— WHAT THE TASK ASKS —
Continue the post below on reforming Parliament and returning power to the people, starting after its last sentence.

Constitution (4)

Posted over at my place:

Government is actually the worst failure of civilized man. There has never been a really good one, and even those that are most tolerable are arbitrary, cruel, grasping and unintelligent.” H. L. Mencken

From time to time, we have been tempted to believe that society has become too complex to be managed by self-rule, that government by an elite group is superior to government for, by, and of the people. But if no one among us is capable of governing himself, then who among us has the capacity to govern someone else?”  Ronald Reagan

For some time now it must have been obvious to everyone that there is something rotten in the state of the United Kingdom (to paraphrase Shakespeare) in that our system of democracy has been but a sham. It has been a sham based on a premise that we, the people, are the masters and that those we elect to represent our views are our servants, when in fact the exact opposite has been the truth; a truth that those we elected to represent our views have managed to deny; and one that we, the people, have chosen to ignore – and which has meant that we have lived under a system of democratised dictatorship or, as some would maintain an oligarchy. Those that we have elected to represent our views have, due to the control exerted by the leaders of their parties, been subjected to following the diktats of their leaders and party whips, to the detriment of the duty imposed on them by their office; a situation that also brings discredit to those individuals as they appear to have no sense of duty, honour or principle.
Allow me to ask a question: who amongst you would agree to pay someone, together with their expenses, to carry out work on your behalf without having first obtained an estimate or quotation? Yet is that not what we do at general and local elections, wherein we provide a blank cheque to political parties – both national and local – if elected, to ‘manage’ our nation and community? Do we not agree to a blank ‘conditions of employment’ because, actually, their duties are unspecified? Do we not agree to be governed, or ruled, with no caveats imposed? Do we not agree to the concept that we are content to be regulated in thought, word and deed without any indication as to the constraints to be put upon us? Every one of us wishes to be ‘free’ to choose our own way of life, yet we agree to accept unspecified shackles imposed on us. Every one of us also agrees to manifestos offered us by political parties, manifestos which are in effect contracts of employment, yet knowing full well from previous experience, that the promises contained therein are meaningless and can be ignored or will be broken.  Another question: if we wish to be ‘free’, to make our own decisions about how we wish to lead our lives and the society and country in which we wish to live, why do we agree to be ‘governed’ or ‘ruled’ by ‘government’ in the first place? Why do we agree to those who are meant to represent us being constrained by political ‘rules’ which mean they are unable so to do, as when accepting ministerial office they are forced to support government policy and consequently must ignore the wishes of those they are meant to represent? To agree to such conditions means, to misquote Enoch |Powell, we must indeed be truly mad.
It is beyond doubt that the present two Houses of Parliament require considerable change in their composition and their membership. The House of Lords has become a placement for political appointees, those appointments being made by patronage exercised by party leaders as has the House of Commons through candidates being shoehorned into what were considered safe seats, again at the behest of party leaders. Suggestions have been made for reform of the House of Lords by means of elected members in order that it may retain its existence as a revising chamber for government policy. Reform of Parliament per se has become necessary due to the botched and ill-thought through policy of devolution instigated by the last Labour government under the premiership of Blair and most importantly to rectify the West Lothian Question.
That which follows is but a suggestion for how change might be introduced, once we are free of the European Union, to negate the situation that we now have, one that I term an ‘elected dictatorship’, thus returning power to where it belongs, namely the people.

— RECORDS PROVIDED —
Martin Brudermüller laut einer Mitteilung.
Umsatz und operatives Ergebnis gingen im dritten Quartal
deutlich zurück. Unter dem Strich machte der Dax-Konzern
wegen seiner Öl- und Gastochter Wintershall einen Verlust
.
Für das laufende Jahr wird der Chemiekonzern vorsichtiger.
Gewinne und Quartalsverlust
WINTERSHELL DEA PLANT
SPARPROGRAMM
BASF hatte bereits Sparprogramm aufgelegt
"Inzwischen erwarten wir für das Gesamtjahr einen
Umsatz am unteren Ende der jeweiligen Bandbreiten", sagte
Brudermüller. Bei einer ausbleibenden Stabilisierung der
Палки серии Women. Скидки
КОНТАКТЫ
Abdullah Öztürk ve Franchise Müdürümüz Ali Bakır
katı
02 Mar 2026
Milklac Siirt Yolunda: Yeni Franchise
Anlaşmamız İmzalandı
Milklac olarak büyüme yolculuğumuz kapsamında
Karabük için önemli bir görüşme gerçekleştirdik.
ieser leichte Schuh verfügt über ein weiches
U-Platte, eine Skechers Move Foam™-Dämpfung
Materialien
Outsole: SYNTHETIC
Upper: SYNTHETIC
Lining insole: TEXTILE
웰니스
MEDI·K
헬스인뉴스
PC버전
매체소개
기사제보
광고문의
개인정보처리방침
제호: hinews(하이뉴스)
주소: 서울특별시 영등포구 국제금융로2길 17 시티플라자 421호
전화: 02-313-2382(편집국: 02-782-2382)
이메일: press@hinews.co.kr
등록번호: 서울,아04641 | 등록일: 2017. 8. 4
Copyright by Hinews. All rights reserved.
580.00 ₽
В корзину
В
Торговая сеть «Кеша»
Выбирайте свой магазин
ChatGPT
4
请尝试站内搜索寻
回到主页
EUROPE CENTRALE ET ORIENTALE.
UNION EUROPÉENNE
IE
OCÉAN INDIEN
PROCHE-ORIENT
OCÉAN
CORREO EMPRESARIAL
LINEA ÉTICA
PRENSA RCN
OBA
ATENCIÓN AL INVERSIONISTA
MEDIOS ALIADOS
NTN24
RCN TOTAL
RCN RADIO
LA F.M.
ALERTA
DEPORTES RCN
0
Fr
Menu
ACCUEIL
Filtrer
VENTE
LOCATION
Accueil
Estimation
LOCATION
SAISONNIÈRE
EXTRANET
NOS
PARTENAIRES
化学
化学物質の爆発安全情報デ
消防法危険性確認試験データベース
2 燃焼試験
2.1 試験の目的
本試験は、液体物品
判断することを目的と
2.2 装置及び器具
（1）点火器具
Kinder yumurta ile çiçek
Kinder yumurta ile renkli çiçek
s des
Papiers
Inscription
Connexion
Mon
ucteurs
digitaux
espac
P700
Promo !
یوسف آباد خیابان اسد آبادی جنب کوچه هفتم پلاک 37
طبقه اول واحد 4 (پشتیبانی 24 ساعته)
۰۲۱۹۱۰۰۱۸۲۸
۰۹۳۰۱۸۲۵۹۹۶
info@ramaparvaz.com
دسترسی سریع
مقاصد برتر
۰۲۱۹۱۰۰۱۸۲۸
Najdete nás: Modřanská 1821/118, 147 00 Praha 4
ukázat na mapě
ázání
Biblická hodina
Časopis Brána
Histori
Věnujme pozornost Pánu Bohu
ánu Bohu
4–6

— RESPONSE TO THE TASK —
Starting with the premise that for individual liberty to exist it becomes necessary that government intervention be limited and the first requirement of any suggested change is to constrain those matters for which a national government is responsible. It then must logically follow that the patronage and areas of decision making exercised by party leaders be limited, together with that of party whips, where candidates standing for any political party is concerned be that at national or local level. The next limitation on misuse of position to be addressed is the ability of an electorate to have the choice of recalling any elected candidate for failure of acceptable standards of behaviour, coupled with the failure to represent the majority view of his electorate. Finally, the people must have the right to challenge any decision made by those elected representatives. Consequently, with the intention that the United Kingdom remains just that, a united kingdom and one with the minimum of government, it is proposed:
  • National government will be responsible for foreign affairs, defence of the realm, immigration, national resources, energy and taxation in order to finance only the foregoing, with all other areas of responsibility being devolved to county authorities, including taxation thus making them self-financing. As the area of responsibility is severely curtailed so can the number of elected representatives be curtailed and thus reduced to say 300/350¹, coupled with the point that as the areas of responsibility have been curtailed, so the number of ‘sitting days’ can be curtailed.This curtailment of ‘sitting days’ would also negate the necessity for ‘second homes’ as the cost of hotel accommodation could be claimed for any overnight(s) that may be necessary. Also as the responsibilities have been curtailed, so would the existing responsibility to individual members of the electorate thus lessening any workload.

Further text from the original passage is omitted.